Bereits am vergangenen Mittwoch gegen 15.15 Uhr soll der Turm der mittelgroßen Anlage in Koßdorf, einem Ortsteil von Mühlberg (Elbe-Elster), in Höhe von etwa 30 Metern in der Mitte durchgebrochen sein. Die oberen 40 Meter samt Gondel und die 24 Meter langen Rotorblätter stürzten ab. Nun liegen dort rund 90 Tonnen Schrott auf einem Feld verteilt. Schon der Zeitpunkt irritiert: Sturmtief „Billie“ hatte seinen Höhepunkt erst am Freitagnachmittag, also 48 Stunden später, erreicht.

Der Sachverständige Jürgen Holzmüller, eigens gerufen aus Aurich in Ostfriesland, ließ sich bisher noch nicht zu Spekulationen hinreißen. Er stellte lediglich fest: „Das passiert nicht alle Tage.“

Diese friesisch-herbe Analyse bestätigt man bei Munich Re in Bayern, einer der größten Rückversicherungsgesellschaften der Welt. Das Unternehmen bot als eines der ersten überhaupt Versicherungsverträge speziell für Windkraftanlagen an. „Da geht es in der Regel um Feuer in den Gondeln. Auch ein Rotorblatt bricht schon mal ab“, sagt Munich-Re-Sprecher Stefan Straub. Bei seinen Fachkollegen im Haus sei nicht bekannt, dass schon mal ein Turm regelrecht abgerissen sei.

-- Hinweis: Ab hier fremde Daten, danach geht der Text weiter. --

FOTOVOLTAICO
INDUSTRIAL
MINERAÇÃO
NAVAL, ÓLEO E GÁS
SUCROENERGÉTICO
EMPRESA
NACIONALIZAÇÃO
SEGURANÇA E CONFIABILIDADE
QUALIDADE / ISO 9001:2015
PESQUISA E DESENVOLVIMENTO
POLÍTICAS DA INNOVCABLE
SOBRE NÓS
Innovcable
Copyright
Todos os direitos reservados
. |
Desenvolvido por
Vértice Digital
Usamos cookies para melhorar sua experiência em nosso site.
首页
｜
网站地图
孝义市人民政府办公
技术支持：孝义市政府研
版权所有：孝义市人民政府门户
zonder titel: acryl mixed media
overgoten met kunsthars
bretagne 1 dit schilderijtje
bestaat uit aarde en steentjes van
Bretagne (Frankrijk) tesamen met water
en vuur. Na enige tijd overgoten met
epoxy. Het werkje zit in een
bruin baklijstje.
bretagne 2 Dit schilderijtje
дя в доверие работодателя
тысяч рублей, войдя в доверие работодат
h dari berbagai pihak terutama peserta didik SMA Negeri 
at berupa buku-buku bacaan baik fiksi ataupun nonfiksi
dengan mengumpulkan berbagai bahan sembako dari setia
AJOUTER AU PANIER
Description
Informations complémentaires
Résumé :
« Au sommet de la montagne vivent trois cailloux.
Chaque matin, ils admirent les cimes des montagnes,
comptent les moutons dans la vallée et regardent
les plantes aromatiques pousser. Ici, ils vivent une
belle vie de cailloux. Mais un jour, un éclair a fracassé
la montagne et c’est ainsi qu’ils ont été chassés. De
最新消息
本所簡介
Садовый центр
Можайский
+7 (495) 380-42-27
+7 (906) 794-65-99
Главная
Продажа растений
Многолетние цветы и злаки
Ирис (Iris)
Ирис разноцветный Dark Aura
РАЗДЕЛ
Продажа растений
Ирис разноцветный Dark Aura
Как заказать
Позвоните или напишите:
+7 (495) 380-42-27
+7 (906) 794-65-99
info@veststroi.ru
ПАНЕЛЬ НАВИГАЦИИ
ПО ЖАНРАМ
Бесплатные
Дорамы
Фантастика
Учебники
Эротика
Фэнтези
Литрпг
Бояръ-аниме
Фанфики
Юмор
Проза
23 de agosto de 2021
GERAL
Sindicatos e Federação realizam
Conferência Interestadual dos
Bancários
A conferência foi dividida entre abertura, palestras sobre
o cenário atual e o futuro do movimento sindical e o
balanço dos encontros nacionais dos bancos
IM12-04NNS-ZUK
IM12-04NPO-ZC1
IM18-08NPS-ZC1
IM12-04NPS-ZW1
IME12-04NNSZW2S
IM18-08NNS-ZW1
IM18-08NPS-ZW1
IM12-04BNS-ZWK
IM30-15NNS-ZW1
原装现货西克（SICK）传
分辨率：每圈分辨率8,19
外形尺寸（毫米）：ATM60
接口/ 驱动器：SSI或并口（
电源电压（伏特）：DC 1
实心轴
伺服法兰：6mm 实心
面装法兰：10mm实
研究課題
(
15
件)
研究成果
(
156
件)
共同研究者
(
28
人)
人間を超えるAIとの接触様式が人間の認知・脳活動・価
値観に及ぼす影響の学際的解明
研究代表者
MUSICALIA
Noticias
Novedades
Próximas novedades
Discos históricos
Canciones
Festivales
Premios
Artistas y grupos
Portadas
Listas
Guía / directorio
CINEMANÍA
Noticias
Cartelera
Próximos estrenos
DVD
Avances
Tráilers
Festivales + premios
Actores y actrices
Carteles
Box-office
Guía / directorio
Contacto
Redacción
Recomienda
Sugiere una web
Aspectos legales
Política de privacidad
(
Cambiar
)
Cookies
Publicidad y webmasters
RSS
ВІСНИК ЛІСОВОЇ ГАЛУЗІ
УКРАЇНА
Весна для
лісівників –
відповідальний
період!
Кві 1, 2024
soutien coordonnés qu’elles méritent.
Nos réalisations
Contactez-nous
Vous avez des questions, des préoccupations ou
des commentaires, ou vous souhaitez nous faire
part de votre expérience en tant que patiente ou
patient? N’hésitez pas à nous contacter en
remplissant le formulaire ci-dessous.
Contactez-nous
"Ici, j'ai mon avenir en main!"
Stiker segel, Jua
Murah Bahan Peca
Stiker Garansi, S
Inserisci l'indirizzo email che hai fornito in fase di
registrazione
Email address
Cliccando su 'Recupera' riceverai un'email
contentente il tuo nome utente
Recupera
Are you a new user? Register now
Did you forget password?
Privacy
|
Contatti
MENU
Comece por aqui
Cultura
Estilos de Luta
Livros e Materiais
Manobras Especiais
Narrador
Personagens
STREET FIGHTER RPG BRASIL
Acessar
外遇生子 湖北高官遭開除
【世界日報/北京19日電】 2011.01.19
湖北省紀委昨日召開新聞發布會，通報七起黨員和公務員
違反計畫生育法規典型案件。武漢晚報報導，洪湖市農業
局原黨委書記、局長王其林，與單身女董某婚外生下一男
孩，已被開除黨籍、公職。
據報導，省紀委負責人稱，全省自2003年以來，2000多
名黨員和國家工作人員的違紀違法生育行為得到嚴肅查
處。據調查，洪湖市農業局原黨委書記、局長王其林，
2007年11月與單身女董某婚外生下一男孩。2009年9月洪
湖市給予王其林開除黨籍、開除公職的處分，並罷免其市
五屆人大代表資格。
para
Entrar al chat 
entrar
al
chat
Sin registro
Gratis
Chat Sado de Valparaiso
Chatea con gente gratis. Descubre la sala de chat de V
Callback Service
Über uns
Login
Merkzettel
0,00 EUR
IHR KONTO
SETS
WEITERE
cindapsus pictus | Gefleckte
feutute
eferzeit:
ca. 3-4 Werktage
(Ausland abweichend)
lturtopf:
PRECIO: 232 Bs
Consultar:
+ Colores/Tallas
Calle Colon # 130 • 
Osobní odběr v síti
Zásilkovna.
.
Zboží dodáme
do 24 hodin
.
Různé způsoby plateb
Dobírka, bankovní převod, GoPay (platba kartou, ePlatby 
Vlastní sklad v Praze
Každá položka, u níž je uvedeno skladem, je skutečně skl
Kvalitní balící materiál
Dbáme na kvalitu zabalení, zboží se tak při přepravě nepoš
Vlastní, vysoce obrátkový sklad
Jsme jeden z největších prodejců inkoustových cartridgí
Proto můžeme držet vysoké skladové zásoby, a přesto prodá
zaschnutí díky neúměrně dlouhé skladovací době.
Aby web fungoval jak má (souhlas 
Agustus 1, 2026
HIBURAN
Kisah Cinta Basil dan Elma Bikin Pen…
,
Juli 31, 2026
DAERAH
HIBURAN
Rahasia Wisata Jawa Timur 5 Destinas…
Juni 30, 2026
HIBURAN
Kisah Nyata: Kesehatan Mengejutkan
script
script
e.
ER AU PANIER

So ein Windrad rentiert sich erst nach 13 Jahren

„Doch, ist schon mal passiert: in Hessen“, korrigiert Markus Kellner aus Regensburg bereits leicht genervt wegen der vielen Anrufer. Als Geschäftsführer der Windpark Koßdorf GmbH hat er das größte Interesse an der Ursachenforschung. Kellner betreibt den Windpark im Auftrag von ein paar Privatleuten aus der Oberpfalz. Die hatten 1999 rund 1,4 Millionen Mark (716 000 Euro) in das Windrad D4 48/600 vom Hersteller DeWind aus dem schleswig-holsteinischen Lübeck investiert. DeWind wurde vor fünf Jahren aber von einer Tochter des südkoreanischen Industriekonzerns Daewoo übernommen. Beim letzten Verbindungsbüro in Hamburg geht keiner ans Telefon. „Regressansprüche? Können wir vergessen“, sagt Kellner. Jetzt wolle man in Ruhe ermitteln, was passiert ist. Dieser Unfall sei insofern ärgerlich, sagt Kellner, als eine Anlage in der Regel erst nach 13 Jahren ordentlich Geld in die Kassen blase: 8,6 Cent je eingespeister Kilowattstunden erhalten die Betreiber garantiert. Das wären bei dem nun abgestürzten Generator mit 600 Kilowatt Leistung immerhin gut 1200 Euro an einem optimalen Windtag in Brandenburg.

Hannelore Brendel, Bürgermeisterin der Gemeinde Mühlberg, nutzt die Havarie, um einmal grundsätzlich darauf hinzuweisen, dass von dem Geld dieser Windräder fast nichts in der Region bleibt, in der sie stehen. Anders ist es übrigens mit dem Wahrzeichen des Ortsteils Koßdorf, der hölzernen Holländerwindmühle, Baujahr 1912. Dort mahlt ein Familienbetrieb bis heute Mehl.